# What are other examples of $\aleph_1$-categorical theories?

In model theory, $$\aleph_1$$-categorical (first order) theories (in a countable language) are very important, and I am studying them at the moment. However, it seems that the only examples I can find are the typical ones: infinite sets, infinite vector spaces over, algebraically closed fields (and related theories, like fixing the characteristic of the field, or fixing some constants).

What are other examples of $$\aleph_1$$-categorical theories? I would like to know if there are other examples, specially ones that are relevant in other areas of maths.
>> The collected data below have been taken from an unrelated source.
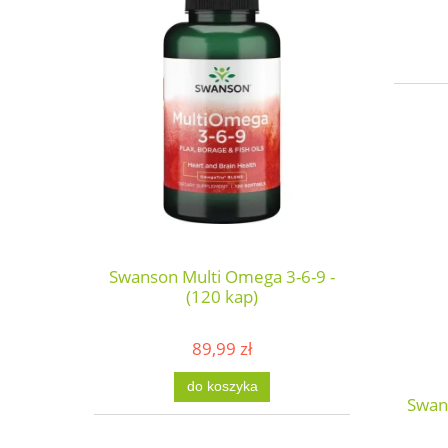
Swanson Multi Omega 3-6-9 -
(120 kap)
89,99 zł
do koszyka
Swan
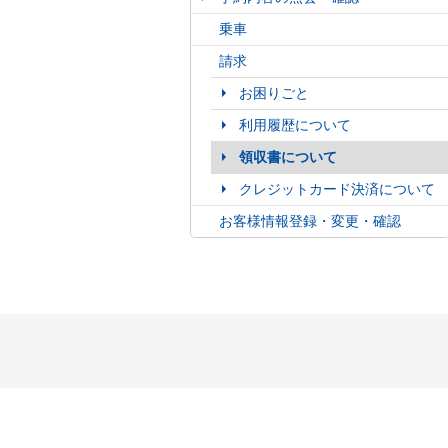
乗車
請求
お困りごと
利用履歴について
領収書について
クレジットカード決済について
お客様情報登録・変更・確認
Reading about stability theory is hard, because most books lack examples, so I would like to get more if possible.

I'm also working in continuous model theory, where the theory of infinite dimensional Hilbert spaces is $$\aleph_1$$-categorical (which is basically the same examples as with vector spaces). Are there more examples there?

• Non-trivial divisible torsion-free abelian groups? Half joking. ;) Commented Jul 8 at 5:03

I'll discuss classical examples. Maybe someone else can write an answer about examples in continuous logic.

The easiest examples of $$\aleph_1$$-categories theories are strongly minimal theories. Here the classic examples are:

• The theory of infinite sets.
• The theory of infinite-dimensional vector spaces over a fixed field (or division ring).
• The theory of algebraically closed fields of a fixed characteristic.

For some time, it was believed that all strongly minimal theories might be closely related to the examples above. This was disproved by Hrushovski in his paper A New Strongly Minimal Set. Hrushovski's method was found to be quite a flexible tool for producing counterexamples in model theory, and a wide variety of new theories (both $$\aleph_1$$-categorical and otherwise) were built using "Hrushovski constructions". See Section 10.4 of A Course in Model Theory by Tent and Ziegler for a beautiful exposition of one of these examples.

"Closely related" is also a bit vague. The class of strongly minimal theories with trivial geometry (which are those "closely related" to the theory of infinite sets) is wider than it might first appear. For example, the theory of an equivalence relation with infinitely many classes, all of which have size $$n$$ for a fixed finite $$n$$, or the theory of $$(\mathbb{N},S)$$, or $$(\mathbb{Z},S)$$, where $$S$$ is the successor function, are all strongly minimal with trivial geometry.

For some more examples that are $$\aleph_1$$-categorical but not strongly minimal, you can see the answers to this question.

In general, however, being $$\aleph_1$$-categorical is a very very special property of a theory. You should not expect to find a wealth of diverse examples of mathematical structures with $$\aleph_1$$-categorical theories - they should be quite rare in the mathematical landscape.